_Task details_
Copy out each line of the listing below that contains the word "height".

_Data supplied_
+ + + + + + +
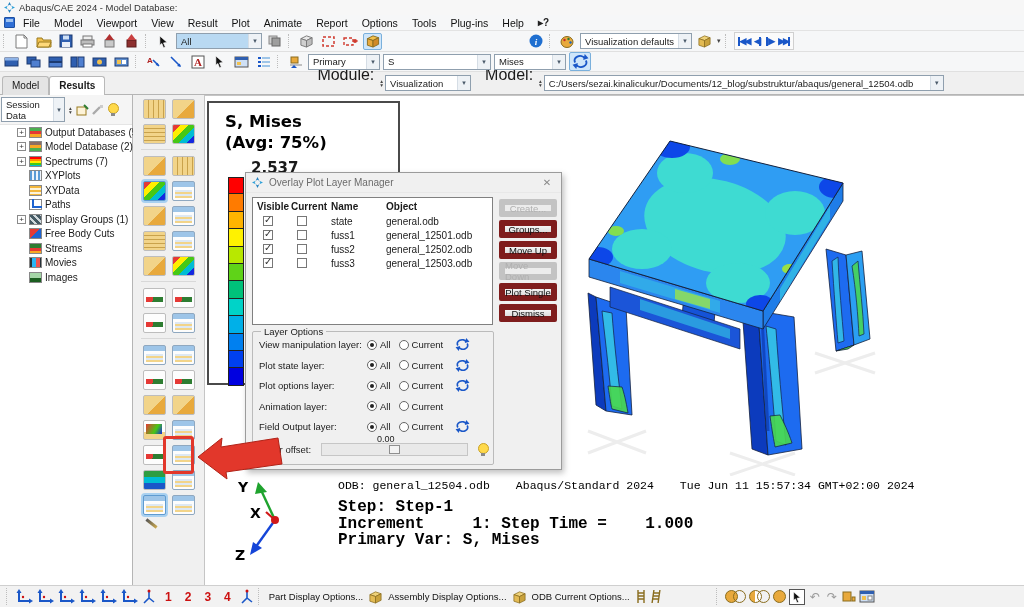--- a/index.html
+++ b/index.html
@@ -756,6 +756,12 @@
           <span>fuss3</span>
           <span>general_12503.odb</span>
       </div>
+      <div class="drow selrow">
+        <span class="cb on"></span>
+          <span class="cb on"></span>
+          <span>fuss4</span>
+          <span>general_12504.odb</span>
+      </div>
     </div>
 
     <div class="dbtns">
+ + + + + + +
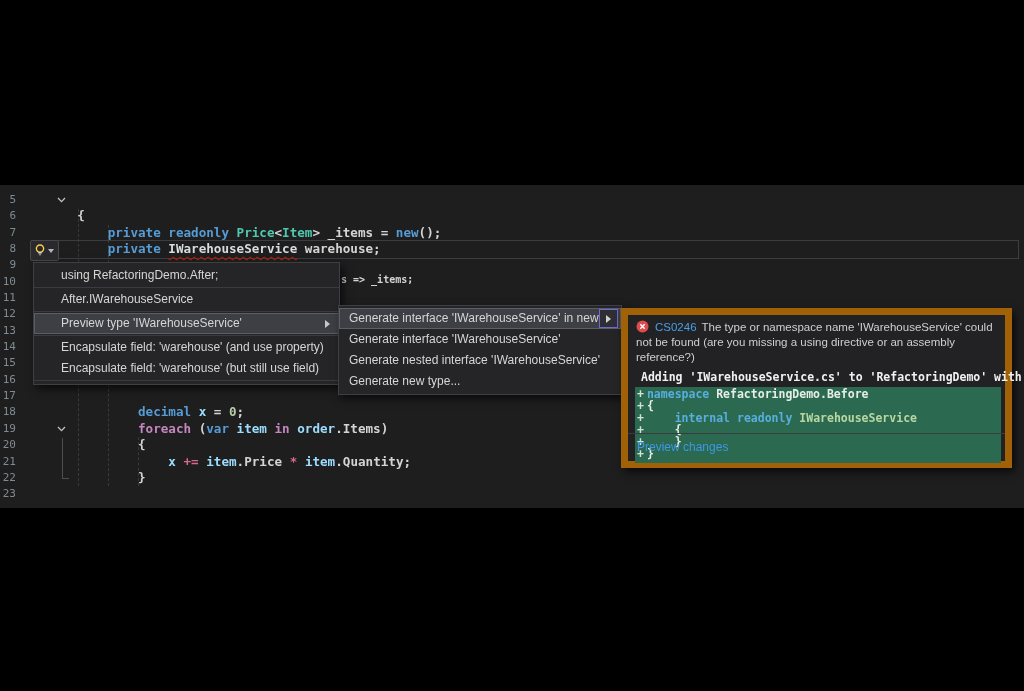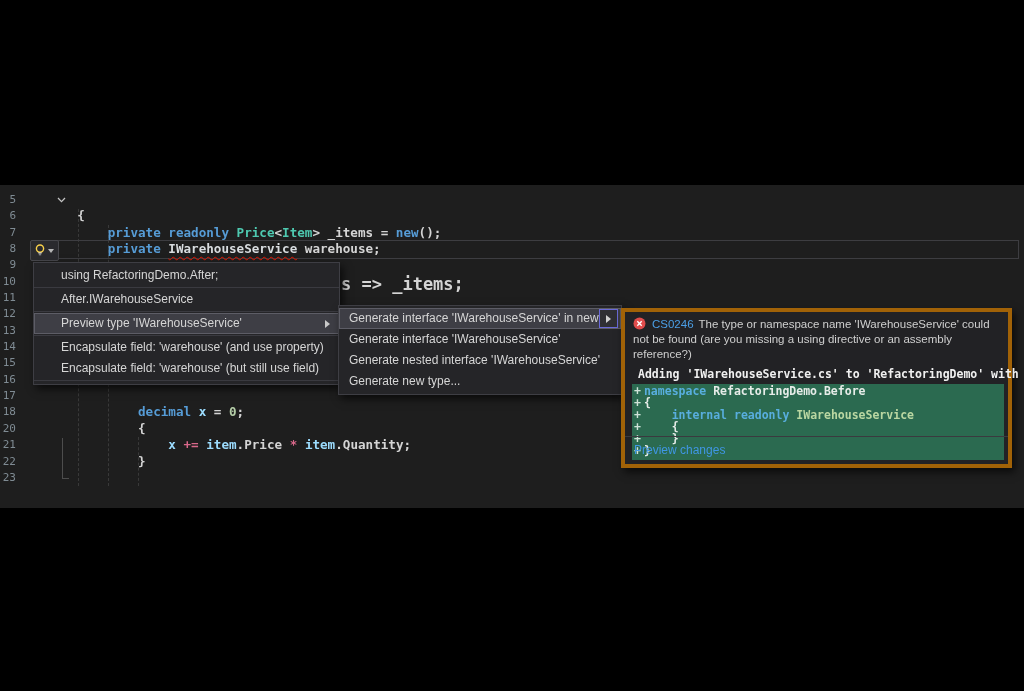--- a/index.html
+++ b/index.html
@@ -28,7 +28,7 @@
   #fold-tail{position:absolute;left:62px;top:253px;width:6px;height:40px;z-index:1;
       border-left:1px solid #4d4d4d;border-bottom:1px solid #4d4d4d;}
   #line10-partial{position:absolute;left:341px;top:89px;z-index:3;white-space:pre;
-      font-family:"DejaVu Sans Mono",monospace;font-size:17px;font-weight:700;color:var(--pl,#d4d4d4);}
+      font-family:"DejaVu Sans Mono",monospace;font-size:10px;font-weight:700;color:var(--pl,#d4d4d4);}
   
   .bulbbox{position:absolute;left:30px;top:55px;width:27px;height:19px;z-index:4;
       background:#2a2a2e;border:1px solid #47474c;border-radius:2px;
+ + + + + + +
_Exercise response_
   #fold-tail{position:absolute;left:62px;top:253px;width:6px;height:40px;z-index:1;
   .bulbbox{position:absolute;left:30px;top:55px;width:27px;height:19px;z-index:4;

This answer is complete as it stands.